# lunar champ chip.



## cabby (May 14, 2005)

Will this be a bargain for someone.

http://www.ebay.co.uk/itm/FIAT-DUCA...with-awning-/331672688233?hash=item4d393b9669

tried editing heading but won't let me.


----------



## Harrers (Dec 21, 2011)

Access blocked in France!!

Malheureusement, l'accès à cet objet a été bloqué en raison de restrictions légales en vigueur dans certains pays. Conformément à ces restrictions, nous nous efforçons de bloquer l'affichage des objets concernés. Nous regrettons de vous informer que pour des raisons techniques, les utilisateurs ne pourront pas afficher certaines annonces qui ne relèvent pas de ces restrictions. Nous vous prions de nous excuser pour les désagréments occasionnés et nous espérons que vous trouverez d'autres objets intéressants sur eBay.


----------



## cabby (May 14, 2005)

Is that a true translation.>>

cabby


----------



## rayc (Jun 3, 2008)

The true translation "Unfortunately , access to this item has been blocked due to legal restrictions in certain countries. Under these restrictions, we strive to block the display of the objects concerned . We regret to inform you that for technical reasons , users can not view certain ads that do not fall under these restrictions. We apologize for the inconvenience and hope that you will find other interesting items on eBay" .


----------



## Harrers (Dec 21, 2011)

Ok, have looked at the advert on my phone now (international roaming thinks I'm in UK) and it's a very neat little van. Have been thinking about downsizing but this might be a downsize too far!

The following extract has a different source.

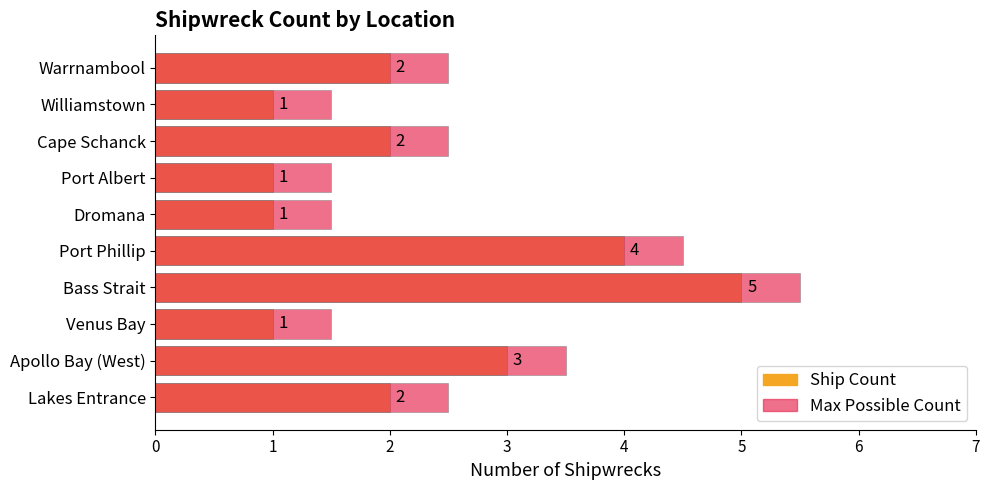

Which has a higher value, Port Albert or Williamstown?

Port Albert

Still don't understand why this can't be accessed in France.


----------



## eurajohn (May 9, 2005)

Harrers said:


> Still don't understand why this can't be accessed in France.


Living in France I get that message very often when trying to access a non France eBay page by following a link, even when logged in with my UK account details.
If you open eBay with your normal account details and then put in the reference number (if you can get it) of the item you wish to view you will be able to see it.

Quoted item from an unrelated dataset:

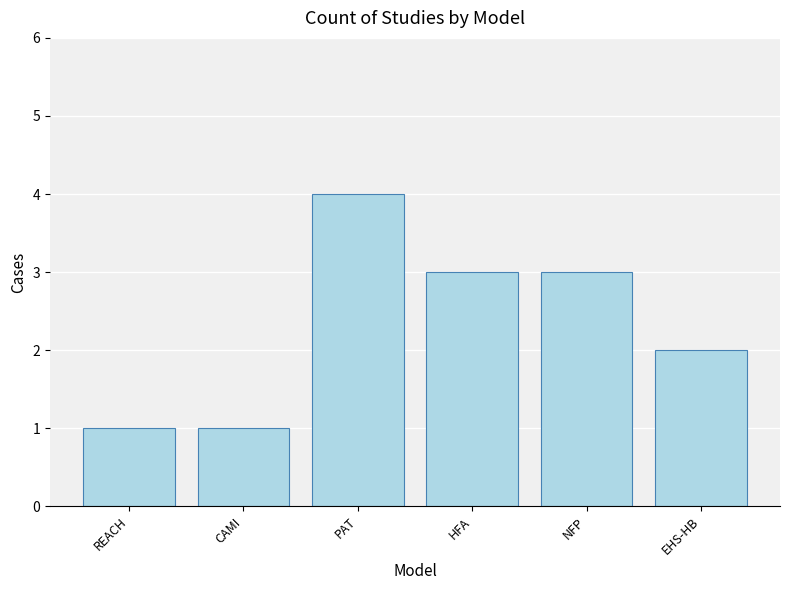

What is the maximum value shown in the chart?

4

Allegedly it is to stop counterfeit and doubtful trading.

.


----------



## BillCreer (Jan 23, 2010)

rayc said:


> Be interesting to see what it goes for assuming its genuine of course.
> Strange that it also appears on ebay at classified ad price of £13000 with a completely different seller who lives in a completely different part of the country from Girvan
> 
> http://www.ebay.co.uk/itm/Fiat-Ducato-Lunar-Champ-520-2-0-JTD-2003-/271998962887?hash=item3f5466ccc7


What makes you think it's the same van?


----------



## rayc (Jun 3, 2008)

BillCreer said:


> What makes you think it's the same van?


Sorry about that. I wrote the post, checked closer and thought I had not posted it?? I can't see it now so it appears it is deleted.


----------